## Source text
----
Yongfeng et al. [9] defined communities C1 and C2 that were maintained by the same node within different time windows. According to the Jaccard index, the similarity between C1 and C2 can be represented as:

$$J\left(C_1,C_2\right)=\frac{\left|C_1{{\displaystyle \cap }}^{\text{}}{C}_2\right|}{\left|C_1{{\displaystyle \cup }}^{\text{}}{C}_2\right|},$$

(1)

The similarity between C1 and C2 is identified by computing the ratio between their common and total numbers. In this manner, the similarity of the community that contains the node with ID = 29 for five consecutive days can be computed, which is a discrete value that is distributed from 0.4 to 0.6. Accordingly, 70% of the community members are relatively stable. This finding is important for our research. We can utilize the relatively stable structure of the network to improve the efficiency of packet forwarding.
----
## Dataset entries
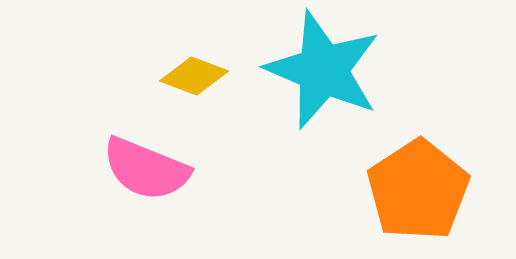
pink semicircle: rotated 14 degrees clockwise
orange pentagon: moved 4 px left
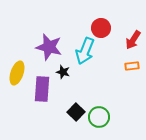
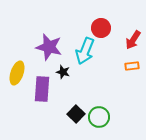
black square: moved 2 px down
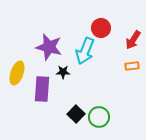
black star: rotated 16 degrees counterclockwise
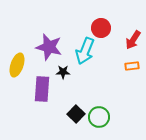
yellow ellipse: moved 8 px up
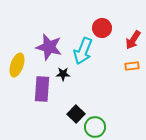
red circle: moved 1 px right
cyan arrow: moved 2 px left
black star: moved 2 px down
green circle: moved 4 px left, 10 px down
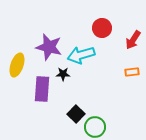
cyan arrow: moved 2 px left, 4 px down; rotated 52 degrees clockwise
orange rectangle: moved 6 px down
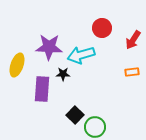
purple star: rotated 12 degrees counterclockwise
black square: moved 1 px left, 1 px down
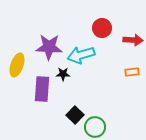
red arrow: rotated 120 degrees counterclockwise
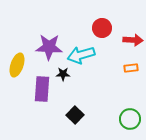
orange rectangle: moved 1 px left, 4 px up
green circle: moved 35 px right, 8 px up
----
Print the part of the community similarity text that opens with the words containing "The similarity between C1 and C2 is" and closes with "of packet forwarding.". The data above stands apart from the community similarity text.

## Solution to this problem
The similarity between C1 and C2 is identified by computing the ratio between their common and total numbers. In this manner, the similarity of the community that contains the node with ID = 29 for five consecutive days can be computed, which is a discrete value that is distributed from 0.4 to 0.6. Accordingly, 70% of the community members are relatively stable. This finding is important for our research. We can utilize the relatively stable structure of the network to improve the efficiency of packet forwarding.